Path: utzoo!utgpu!news-server.csri.toronto.edu!cs.utexas.edu!samsung!crackers!jjmhome!smds!rh
From: rh@smds.UUCP (Richard Harter)
Newsgroups: comp.lang.c
Subject: Re: Memory copy timings
Summary: char moves more likely to be unaligned?
Message-ID: <145@smds.UUCP>
Date: 5 Aug 90 05:11:05 GMT
References: <144@smds.UUCP> <3510@goanna.cs.rmit.oz.au>
Organization: SMDS Inc., Concord, MA
Lines: 52

In article <3510@goanna.cs.rmit.oz.au>, ok@goanna.cs.rmit.oz.au (Richard A. O'Keefe) writes:
> In article <144@smds.UUCP>, rh@smds.UUCP (Richard Harter) writes:
> > A number of memcpy versus "his macro" results have posted.  ...
> > None of the postings mentioned checking unaligned moves, ...
> > This is not entirely realistic.

> I don't see why.  Whatever method you are using for doing bulk
> moves (BLT instruction, TRT instruction, bcopy(), memcyp(),
> memmove(), ...) having things aligned is likely to help.  Any
> programmer who cares enough about the performance of block transfer
> to be wondering whether memcpy() is fast enough should really have
> taken care of alignment first.

Agreed -- alignment helps and anyone concerned about performance should
worry about alignment.  The point is that if one is copying a block of
characters as such, e.g. strings, one quite regularly hits unaligned
moves.  An example would be copying a substring out of an array (or into
an array).

> This also applies to fread(), fwrite(), and (on systems with a POSIX
> interface, such as DEC are promising RSN for VMS) read() and write().
> On all the UNIX systems where I've tried the comparison, I've found
> that making read/write buffers be "well" aligned (the alignment that
> malloc() guarantees is fine) was usefully faster than having them be
> misaligned.

That is almost guaranteed to be the case.  If I am not mistaken almost
all systems read fixed block sizes into internal buffers and copy
the results from the buffers to your specified destination.  (Waiting
to be told that I am wrong. :-))  There is a rumour to the effect that
your I/O will be faster if you read and write in fixed block sizes that
are integral multiples of the system block size.  Does anyone have 
opinions or information on the trade offs involved?  For example is there
a performance gain one way or another by doing one read into a buffer of
1024 bytes and then copying out a series of items versus doing a series
of reads for each item?  Does anyone have any data on this?  Does anyone
care? :-)

> Most of the time, the best way to speed up block transfer is not to
> do it at all, but to twiddle your pointers around...
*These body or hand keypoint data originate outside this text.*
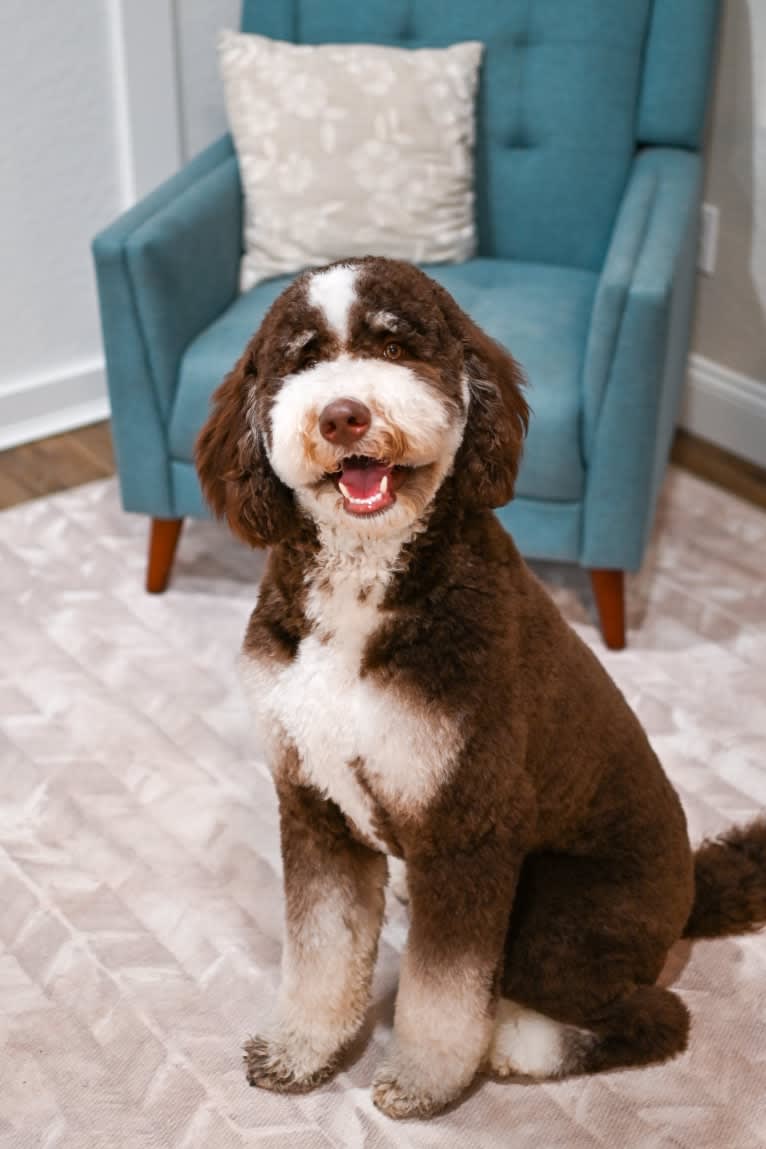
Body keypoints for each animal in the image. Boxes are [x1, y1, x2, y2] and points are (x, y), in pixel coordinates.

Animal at [197, 256, 766, 1116]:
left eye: (396, 346)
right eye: (301, 359)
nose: (342, 416)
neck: (366, 585)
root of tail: (692, 892)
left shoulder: (470, 824)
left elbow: (444, 986)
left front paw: (425, 1078)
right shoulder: (315, 803)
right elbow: (322, 946)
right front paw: (303, 1047)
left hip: (562, 919)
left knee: (656, 1016)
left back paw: (514, 1041)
Yep, no argument here.  There are cases where that doesn't apply, e.g.
the data you want is in a transient area, you're changing object size,
you're going to modify the copied data later on, etc.  Another area where
there are large potential gains is the allocation and deallocation of objects
of the same type.  One often wins big by maintaining a free list of objects.
And so on...
-- 
Richard Harter, Software Maintenance and Development Systems, Inc.
Net address: jjmhome!smds!rh Phone: 508-369-7398 
US Mail: SMDS Inc., PO Box 555, Concord MA 01742
This sentence no verb.  This sentence short.  This signature done.